Cloud Cover, by Jeffrey Sotto: A Review.

Cloud Cover balances the specific with the universal with ease and elegance, a tribute to the author Jeffrey Sotto’s skill. The protagonist of the book is a 30-something, gay, Filipino man living in Toronto, which could have made some readers feel the story is beyond their experience. The character of Tony is drawn with precision: he is not an everyman. He is himself, flawed and damaged, from external and internal causes, and relatable to anyone who has dealt with personal loss or rejection.

This isn’t to say Cloud Cover is an easy read. Tony’s bulimia is described in some detail, and he is likely to exasperate the reader as much as he does his friends. On the other hand, parts of Cloud Cover are laugh-out-loud funny, a nice balancing act from the author.

I found myself really caring what happened to Tony, both in his new, hopeful relationship and in his work towards healing. Sotto moves Tony past his ‘identity’ to find commonalities of the human experience: the devastation of grief; the joy of true acceptance; the pressure to conform. Nor is Tony’s life always bleak: he finds contentment, sometimes happiness, in parts of his life; a compromise, but one that will be well understood by many readers.

Sotto develops the story with compassion tempered by a clear look at the realities of a mental health disorder. Ultimately Cloud Cover is a hopeful book, but in a realistic way. There is no easy fix, no person but Tony who can turn his life onto a track less damaging, and not without significant, difficult work. But he can, by the end, see at least a hint of the sun behind the clouds, and the reader is left believing in a better future for Tony. Strongly recommended for readers of contemporary novels with believable, realistic protagonists.

Reviewed for Coffee and Thorn Tours.


Author Jeffrey Sotto

Jeffrey Sotto graduated from The University of Toronto, majoring in Film Studies and English Literature. He was the screenwriter and script consultant of the Canadian short films The Tragedy of Henry J. Bellini (2010) and Sara and Jim (2009), respectively.
Cloud Cover, his first novel, published in 2019, won a Best Indie Book Award (BIBA) for LGBTQ Fiction, an Independent Publisher Bronze Medal Book Award (IPPY), and a Literary Titan Book Award. It also briefly topped the Amazon bestseller list in LGBTQ fiction upon release.
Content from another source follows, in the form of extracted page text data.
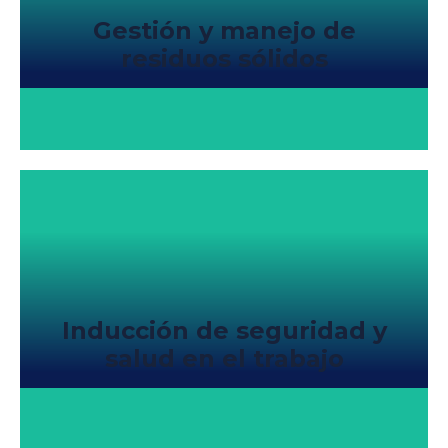
Gestión y manejo de
residuos sólidos
Inducción de seguridad y
salud en el trabajo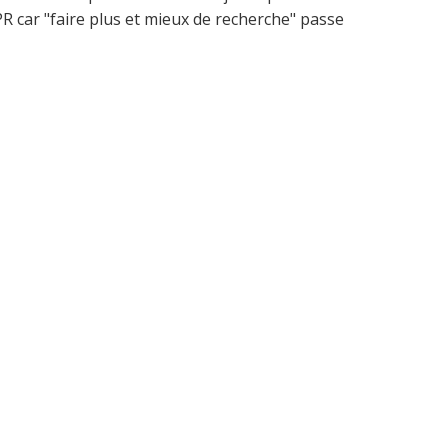
PR car "faire plus et mieux de recherche" passe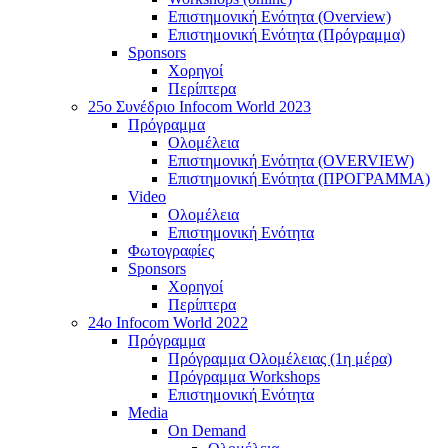
Επιστημονική Ενότητα (Overview)
Επιστημονική Ενότητα (Πρόγραμμα)
Sponsors
Χορηγοί
Περίπτερα
25o Συνέδριο Infocom World 2023
Πρόγραμμα
Ολομέλεια
Επιστημονική Ενότητα (OVERVIEW)
Επιστημονική Ενότητα (ΠΡΟΓΡΑΜΜΑ)
Video
Ολομέλεια
Επιστημονική Ενότητα
Φωτογραφίες
Sponsors
Χορηγοί
Περίπτερα
24o Infocom World 2022
Πρόγραμμα
Πρόγραμμα Ολομέλειας (1η μέρα)
Πρόγραμμα Workshops
Επιστημονική Ενότητα
Media
On Demand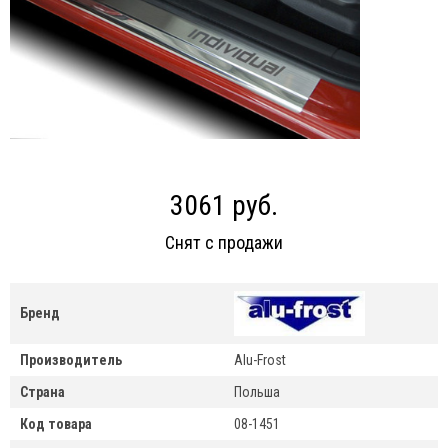
3061 руб.
Снят с продажи
Бренд
Производитель
Alu-Frost
Страна
Польша
Код товара
08-1451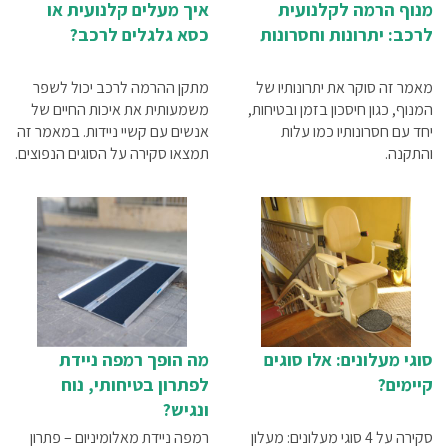
מנוף הרמה לקלנועית
איך מעלים קלנועית או
לרכב: יתרונות וחסרונות
כסא גלגלים לרכב?
מאמר זה סוקר את יתרונותיו של
מתקן ההרמה לרכב יכול לשפר
המנוף, כגון חיסכון בזמן ובטיחות,
משמעותית את איכות החיים של
יחד עם חסרונותיו כמו עלות
אנשים עם קשיי ניידות. במאמר זה
והתקנה.
תמצאו סקירה על הסוגים הנפוצים.
סוגי מעלונים: אלו סוגים
מה הופך רמפה ניידת
קיימים?
לפתרון בטיחותי, נוח
ונגיש?
סקירה על 4 סוגי מעלונים: מעלון
רמפה ניידת מאלומיניום – פתרון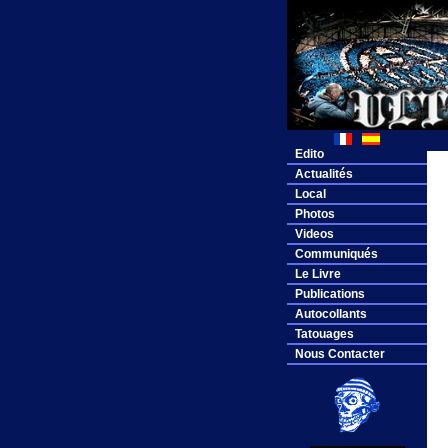
Edito
Actualités
Local
Photos
Videos
Communiqués
Le Livre
Publications
Autocollants
Tatouages
Nous Contacter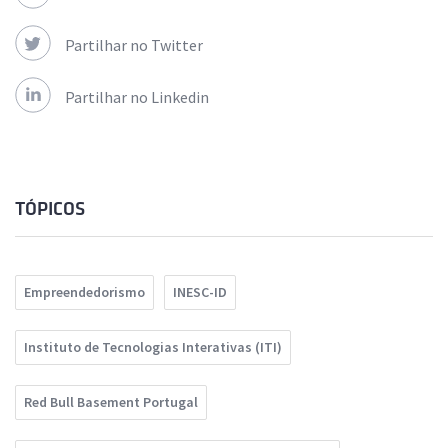
Partilhar no Twitter
Partilhar no Linkedin
TÓPICOS
Empreendedorismo
INESC-ID
Instituto de Tecnologias Interativas (ITI)
Red Bull Basement Portugal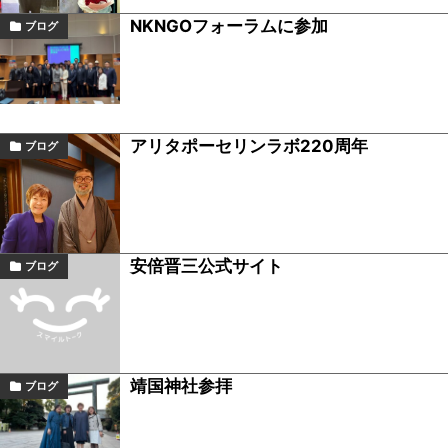
NKNGOフォーラムに参加
ブログ
アリタポーセリンラボ220周年
ブログ
安倍晋三公式サイト
ブログ
靖国神社参拝
ブログ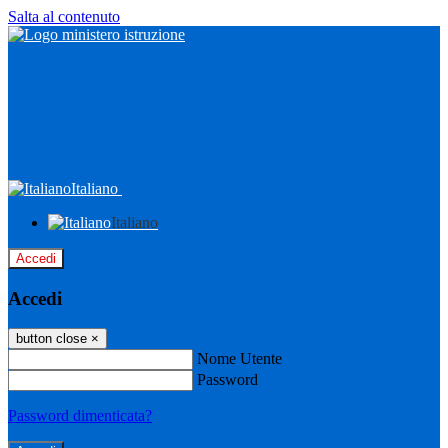
Salta al contenuto
Italiano
Italiano
Accedi
Accedi
button close
×
Nome Utente
Password
Password dimenticata?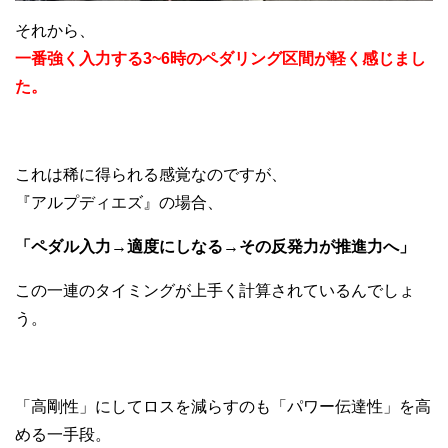
それから、
一番強く入力する3~6時のペダリング区間が軽く感じまし
た。
これは稀に得られる感覚なのですが、
『アルプディエズ』の場合、
「ペダル入力→適度にしなる→その反発力が推進力へ」
この一連のタイミングが上手く計算されているんでしょ
う。
「高剛性」にしてロスを減らすのも「パワー伝達性」を高
める一手段。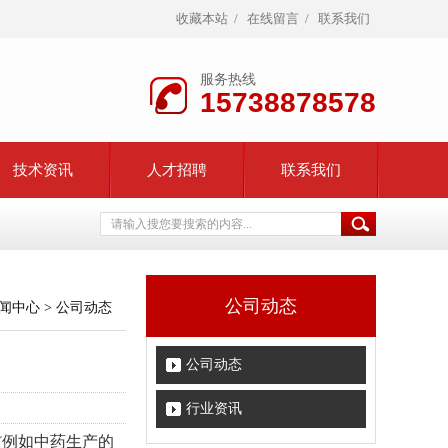
收藏本站
/
在线留言
/
联系我们
服务热线
15738878578
技术资讯
人才招聘
联系我们
公司动态
闻中心
>
公司动态
公司动态
行业资讯
(例如中药生产的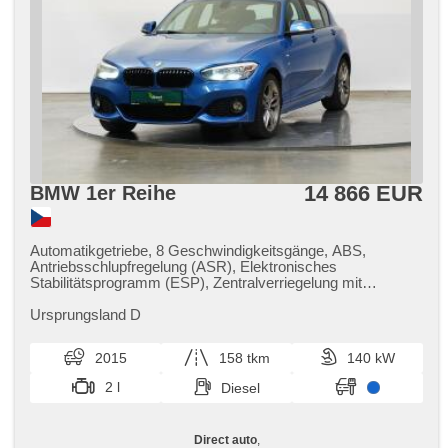
14 866 EUR
BMW 1er Reihe
Automatikgetriebe, 8 Geschwindigkeitsgänge, ABS,
Antriebsschlupfregelung (ASR), Elektronisches
Stabilitätsprogramm (ESP), Zentralverriegelung mit
Funkfernbedienung, Bordcomputer, Nebelscheinwerfer, El.
Spiegel, Alufelgen, Tempomat, Multifunktionslenkrad, Antrieb
Ursprungsland D
4x4, Servolenkung, Autoradio, El. Seitenscheiben,
Heckscheibenwischer, zadní loketní opěrka,
2015
158 tkm
140 kW
Außenthermometer, Reifendrucksensor, Start-Stop System,
Bluetooth, isofix, Lenkrad einstellbar, starten per Taste,
2 l
Diesel
höheneinstellbare Sitze, Abnutzungssensor des
Bremsbelages, LED denní svícení
Direct auto
,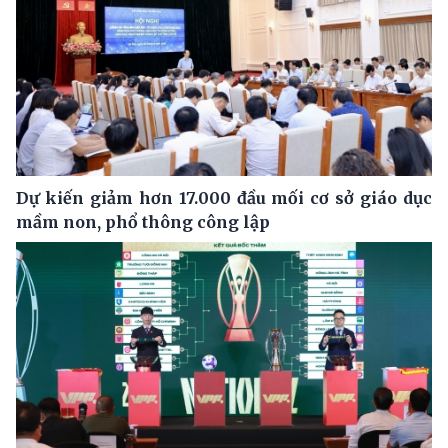
Dự kiến giảm hơn 17.000 đầu mối cơ sở giáo dục
mầm non, phổ thông công lập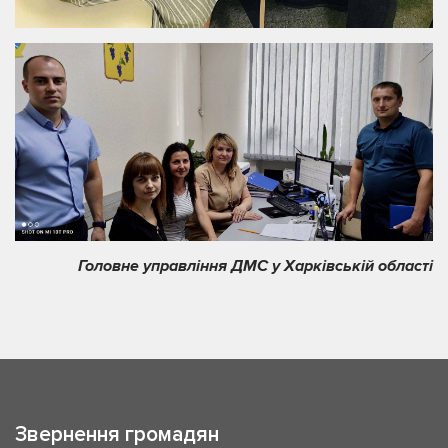
Головне управління ДМС у Харківській області
Звернення громадян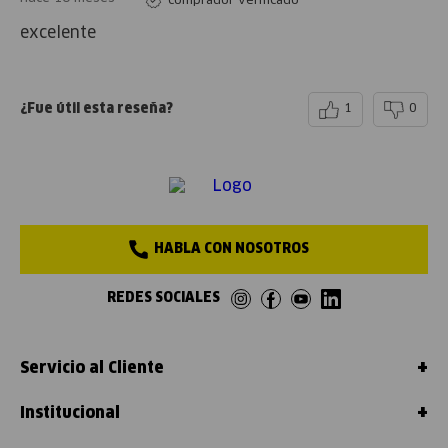
comprador verificado
excelente
¿Fue útil esta reseña?
1
0
HABLA CON NOSOTROS
REDES SOCIALES
+
Servicio al Cliente
+
Institucional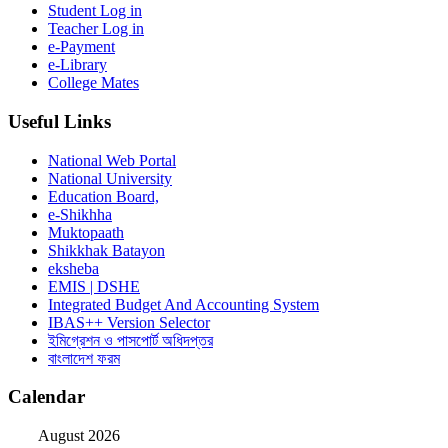
Student Log in
Teacher Log in
e-Payment
e-Library
College Mates
Useful Links
National Web Portal
National University
Education Board,
e-Shikhha
Muktopaath
Shikkhak Batayon
eksheba
EMIS | DSHE
Integrated Budget And Accounting System
IBAS++ Version Selector
ইমিগ্রেশন ও পাসপোর্ট অধিদপ্তর
বাংলাদেশ ফরম
Calendar
August 2026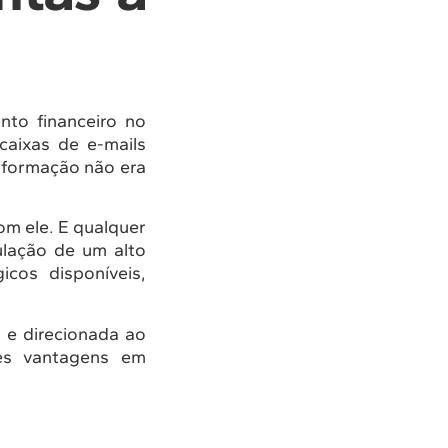
to financeiro no
caixas de e-mails
informação não era
om ele. E qualquer
lação de um alto
cos disponíveis,
 e direcionada ao
es vantagens em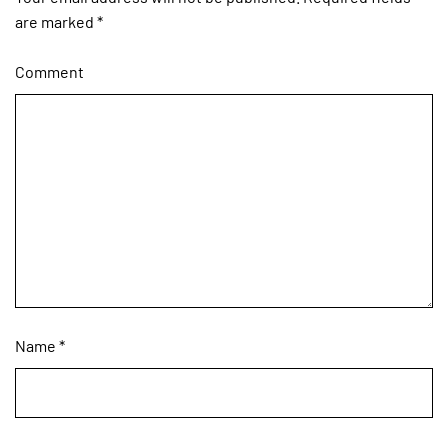
are marked
*
Comment
Name
*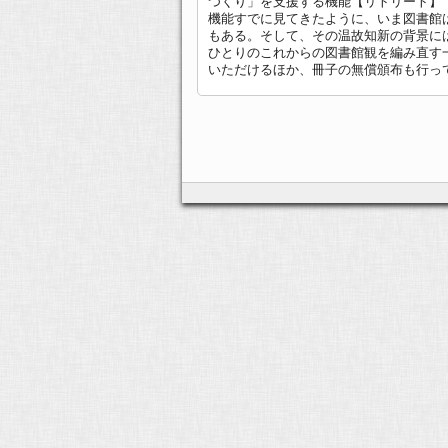
つくり」を支援する機能【リトリート】
機能すでに見てきたように、いま図書館
もある。そして、その温故知新の背景に
ひとりのこれからの図書館観を編み直す一助
いただけるほか、冊子の無償頒布も行っている。図1“OUR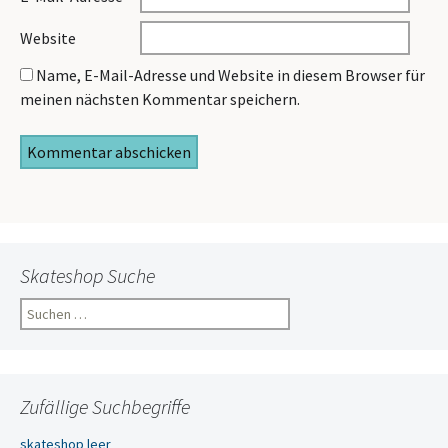
Website
Name, E-Mail-Adresse und Website in diesem Browser für
meinen nächsten Kommentar speichern.
Skateshop Suche
Suchen
nach:
Zufällige Suchbegriffe
skateshop leer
He published his second novel, The Moonballers: A Novel about The Invasion of a LGBTQ2+ Tennis League … by Straight People (GAY GASP!) in Spring 2022.


Jeffrey is also an advocate for mental health and eating disorder awareness and recovery, having shared his story on CBC Radio, Global News, and Sheena’s Place. He is currently a peer mentor at Eating Disorders Nova Scotia (EDNS). He will be contributing to the anthology Queering Nutrition and Dietetics: LGBTQ+ Reflections on Food Through Art, to be released in December 2022. Finally, in 2023, he will be appearing in the docuseries Wicked Bodies by Truefaux Films, which focuses on fostering positive culturally competent engagement in treatment and support centres, universities, and non-profit programs working with LGBTQ+ groups with disordered eating and body dysmorphia.


He is a self-proclaimed “cubicle dreamer,” tennis addict, and compulsive social media duckfacer.